Een minuut voor de aftrap loopt clubeigenaar Mohammed Al Fayed, ja, die van Harrods en van Dodi, onder luid gejuich het veld op om een praatje met de spelers te maken. Zitten ze natuurlijk niet op te wachten, maar goed, de man betaalt hun salaris. Zaterdagmiddag, 3 uur, Fulham-Liverpool. Craven Cottage, een knus oud stadionnetje midden in een woonwijk, is tot de nok gevuld.
Tegenover ons zit the Red Army, 3.000 Liverpool-supporters, 90 minuten lang zingend.
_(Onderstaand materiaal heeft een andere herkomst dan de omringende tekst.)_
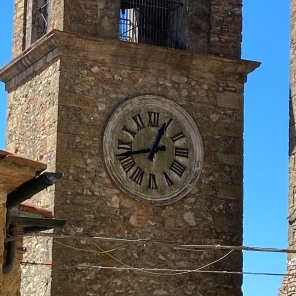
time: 12:42
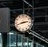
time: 2:42
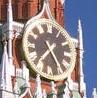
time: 7:24
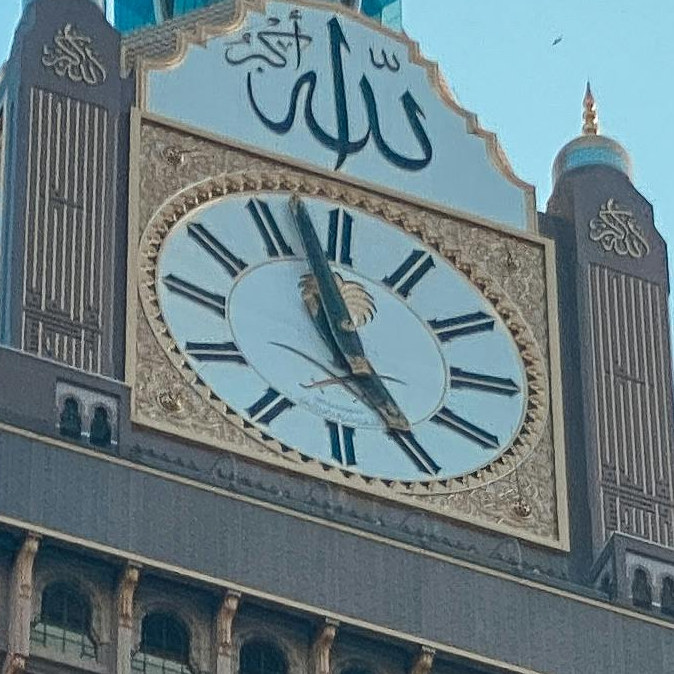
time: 4:57
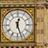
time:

Maar ook bij ons zitten er een paar, gemoedelijk tussen de Fulham-fans. In Engeland was toch zo’n gedoe met hooligans? Al jaren niet meer. Er staan zelfs geen hekken meer om de vakken. Zet mensen in een kooi en ze gedragen zich als beesten. Nu kan je ‘t veld zo op, als je dat zou willen – dat je daarmee een levenslang stadionverbod riskeert, helpt de zelfbeheersing.
Het is rust, de stand 1-1. Een mascotte probeert het publiek te vermaken. Het is een nieuwe, hoor ik. De vorige dacht in z’n vogelpak in billen en borsten te kunnen knijpen en is opgepakt wegens sexual harrasment. Hij vertoont z’n potsen voor goeddeels lege tribunes: bijna iedereen staat in de catacomben, hard aan het bier, lager of ale, maar in ieder geval geen malt. Wel verdiend, want ze staan al zeker 45 minuten droog en da’s lang voor een Engelsman op een zaterdag.
Vrouwenvoetbal kan nog zo populair worden: voetbal blijft a guy’s thing. Voetbal verbroedert (bestaat ‘verzusteren’ eigenlijk?). Samen op de tribune zitten, juichen en klagen, samen slappe grappen maken. Mannen hebben ook meer talent om fan te zijn, als je ‘t mij vraagt. Het vraagt een kinderlijkheid waartoe vrouwen niet in staat zijn, misschien is dat ‘t. Ik heb ‘t er wel eens met vrouwen over en ze zijn het hartgrondig oneens met me. Ze begrijpen voetbal echt, ze zijn fan, zeggen ze, maar met een oranje pruik in een kroeg staan als het Nederlands Elftal speelt is niet wat ik bedoel. Nick Hornby heeft ‘t geprobeerd uit te leggen in ‘t prachtige Fever Pitch, een roman over zijn liefde voor Arsenal. Toen nog zelfkwellend: het boek speelt een paar jaar voor de entree van Dennis Bergkamp, toen de club nog bloody boring was.
Fulham wint met 3-1, verrassend. You never walk alone, bezingen de Liverpool-fans hun helden troostend. You never walk with him, antwoordt de Fulham-aanhang pesterig over de scheidsrechter die Liverpool twee dubieuze rode kaarten gaf – en misschien nu wel met z’n vrouw een middagje mag winkelen in Harrods op kosten van Mister Al Fayed. Rustig loopt het stadion leeg, door het park, langs de glinsterende Thames, op naar de pub.